Non-Mendelian inheritance

|   Gentechnik, Ifgene

Johannes Wirz

Goethe's theory of the living world postulates anong other things that inheritance is not a cause but a consequence of life processes. Experiments in molecular genetics strikingly support this postulate. With this project, we would like to investigate this kind of inheritance more closely. As a first step groundsel (Senecio vulgaris) will be cultivated under stress conditions that bring about clear differences in the phenotype: light and shadow, wet and dry, salt stress. From seeds of the various 'environment types' plants will be cultivated through three generations under the conditions described, and in the fourth generation under neutral, i.e. identical environmental conditions and compared with reference to developmental dynamics, plant form and leaf metamorphosis.
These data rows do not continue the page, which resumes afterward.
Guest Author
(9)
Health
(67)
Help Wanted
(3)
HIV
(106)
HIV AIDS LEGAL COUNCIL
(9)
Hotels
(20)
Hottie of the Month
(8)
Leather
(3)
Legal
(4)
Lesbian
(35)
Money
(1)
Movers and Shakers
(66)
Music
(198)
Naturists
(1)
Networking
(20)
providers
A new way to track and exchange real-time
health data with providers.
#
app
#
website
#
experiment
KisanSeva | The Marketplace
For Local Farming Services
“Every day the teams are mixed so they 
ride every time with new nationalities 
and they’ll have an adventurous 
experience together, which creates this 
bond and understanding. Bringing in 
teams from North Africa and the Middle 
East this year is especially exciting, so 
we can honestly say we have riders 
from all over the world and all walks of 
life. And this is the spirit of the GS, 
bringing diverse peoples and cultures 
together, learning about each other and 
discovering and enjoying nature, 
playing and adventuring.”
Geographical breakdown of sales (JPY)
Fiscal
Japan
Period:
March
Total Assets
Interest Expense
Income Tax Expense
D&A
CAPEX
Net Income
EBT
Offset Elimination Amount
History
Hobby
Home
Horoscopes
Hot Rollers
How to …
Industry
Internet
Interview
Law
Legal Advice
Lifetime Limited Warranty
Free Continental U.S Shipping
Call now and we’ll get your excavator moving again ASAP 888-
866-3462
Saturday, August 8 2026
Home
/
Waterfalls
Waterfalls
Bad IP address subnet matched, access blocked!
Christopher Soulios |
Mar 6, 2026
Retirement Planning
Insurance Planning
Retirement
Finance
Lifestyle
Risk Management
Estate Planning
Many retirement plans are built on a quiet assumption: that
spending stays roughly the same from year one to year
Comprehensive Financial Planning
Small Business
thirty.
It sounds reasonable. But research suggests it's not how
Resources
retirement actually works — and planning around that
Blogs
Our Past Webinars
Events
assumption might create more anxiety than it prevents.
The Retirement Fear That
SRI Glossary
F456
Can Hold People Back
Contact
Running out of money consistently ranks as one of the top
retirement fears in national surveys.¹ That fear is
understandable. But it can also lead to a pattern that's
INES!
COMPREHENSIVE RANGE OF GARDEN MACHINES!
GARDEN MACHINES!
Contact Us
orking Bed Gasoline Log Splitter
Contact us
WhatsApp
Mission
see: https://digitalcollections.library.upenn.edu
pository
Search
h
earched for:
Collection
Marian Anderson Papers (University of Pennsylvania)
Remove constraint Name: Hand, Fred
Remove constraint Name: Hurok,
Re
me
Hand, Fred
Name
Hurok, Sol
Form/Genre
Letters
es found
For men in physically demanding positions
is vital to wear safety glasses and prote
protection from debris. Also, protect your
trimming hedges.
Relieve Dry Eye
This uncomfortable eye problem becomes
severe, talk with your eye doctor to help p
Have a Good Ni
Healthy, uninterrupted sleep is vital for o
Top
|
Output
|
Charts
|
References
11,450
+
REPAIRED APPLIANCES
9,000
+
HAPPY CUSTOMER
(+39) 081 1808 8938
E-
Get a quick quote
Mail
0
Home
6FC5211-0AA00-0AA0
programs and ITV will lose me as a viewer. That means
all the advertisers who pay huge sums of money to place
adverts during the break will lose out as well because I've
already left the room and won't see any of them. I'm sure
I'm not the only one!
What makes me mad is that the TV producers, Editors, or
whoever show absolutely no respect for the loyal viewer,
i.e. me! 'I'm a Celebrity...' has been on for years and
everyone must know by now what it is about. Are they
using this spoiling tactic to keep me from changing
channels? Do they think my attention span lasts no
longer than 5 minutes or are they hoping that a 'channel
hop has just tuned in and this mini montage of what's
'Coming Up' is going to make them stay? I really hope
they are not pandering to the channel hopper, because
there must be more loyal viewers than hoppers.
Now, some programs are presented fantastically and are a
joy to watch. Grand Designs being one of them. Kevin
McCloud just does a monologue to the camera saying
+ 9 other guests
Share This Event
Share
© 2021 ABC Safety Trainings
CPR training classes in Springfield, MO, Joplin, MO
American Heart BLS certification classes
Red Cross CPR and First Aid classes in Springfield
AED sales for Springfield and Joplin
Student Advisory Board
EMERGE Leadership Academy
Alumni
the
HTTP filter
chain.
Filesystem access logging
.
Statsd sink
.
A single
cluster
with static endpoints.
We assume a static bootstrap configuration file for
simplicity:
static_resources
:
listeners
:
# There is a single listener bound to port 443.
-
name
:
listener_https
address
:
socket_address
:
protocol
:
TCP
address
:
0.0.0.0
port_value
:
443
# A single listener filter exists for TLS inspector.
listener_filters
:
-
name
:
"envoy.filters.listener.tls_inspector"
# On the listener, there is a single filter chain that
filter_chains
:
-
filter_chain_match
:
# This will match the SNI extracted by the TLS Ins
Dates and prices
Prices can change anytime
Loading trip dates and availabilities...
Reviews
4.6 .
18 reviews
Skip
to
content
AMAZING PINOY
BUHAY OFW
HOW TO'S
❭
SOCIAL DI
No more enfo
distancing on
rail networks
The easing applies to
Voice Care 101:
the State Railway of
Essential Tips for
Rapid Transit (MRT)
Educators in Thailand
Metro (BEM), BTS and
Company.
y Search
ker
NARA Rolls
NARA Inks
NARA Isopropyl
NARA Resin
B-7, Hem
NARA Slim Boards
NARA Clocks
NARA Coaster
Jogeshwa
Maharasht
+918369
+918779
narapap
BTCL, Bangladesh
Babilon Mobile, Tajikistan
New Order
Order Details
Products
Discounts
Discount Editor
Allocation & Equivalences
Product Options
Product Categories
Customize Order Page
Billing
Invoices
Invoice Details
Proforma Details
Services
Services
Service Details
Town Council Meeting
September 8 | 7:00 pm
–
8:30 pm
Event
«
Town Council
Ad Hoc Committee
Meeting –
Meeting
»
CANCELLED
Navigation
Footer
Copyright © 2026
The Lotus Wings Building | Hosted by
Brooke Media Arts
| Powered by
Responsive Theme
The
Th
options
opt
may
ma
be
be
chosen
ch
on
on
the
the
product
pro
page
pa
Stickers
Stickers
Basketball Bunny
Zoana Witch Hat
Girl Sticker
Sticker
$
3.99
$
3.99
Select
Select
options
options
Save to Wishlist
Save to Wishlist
We expect that characteristics that the plants have inherited in the course of the first three generations will be passed on, i.e. form features of their antecedents will be retained. If the results are positive the experiment will be extended by using Arabidopsis thalinia (thale cress) – the "work horse" of plant molecular genetics. Here too, we shall record developmental dynamics and morphological changes and test it in neutral recultivation. If the experiments are successful, as well as the phenotypic changes we intend to study the epigenetic changes in collaboration with a laboratory equipped to do so. We started the experiment in 2009 and in the autumn of 2009 after three generations will be able to carry out the first test comparison.

A preliminary experiment in which the plants were fertilised with ash from different tree species it was shown that Senecio is particularly appropriate for answering such research questions. Its plasticity in development, overall shape and leaf form is very marked. Likewise, the plants react strongly to the stress conditions imposed on it.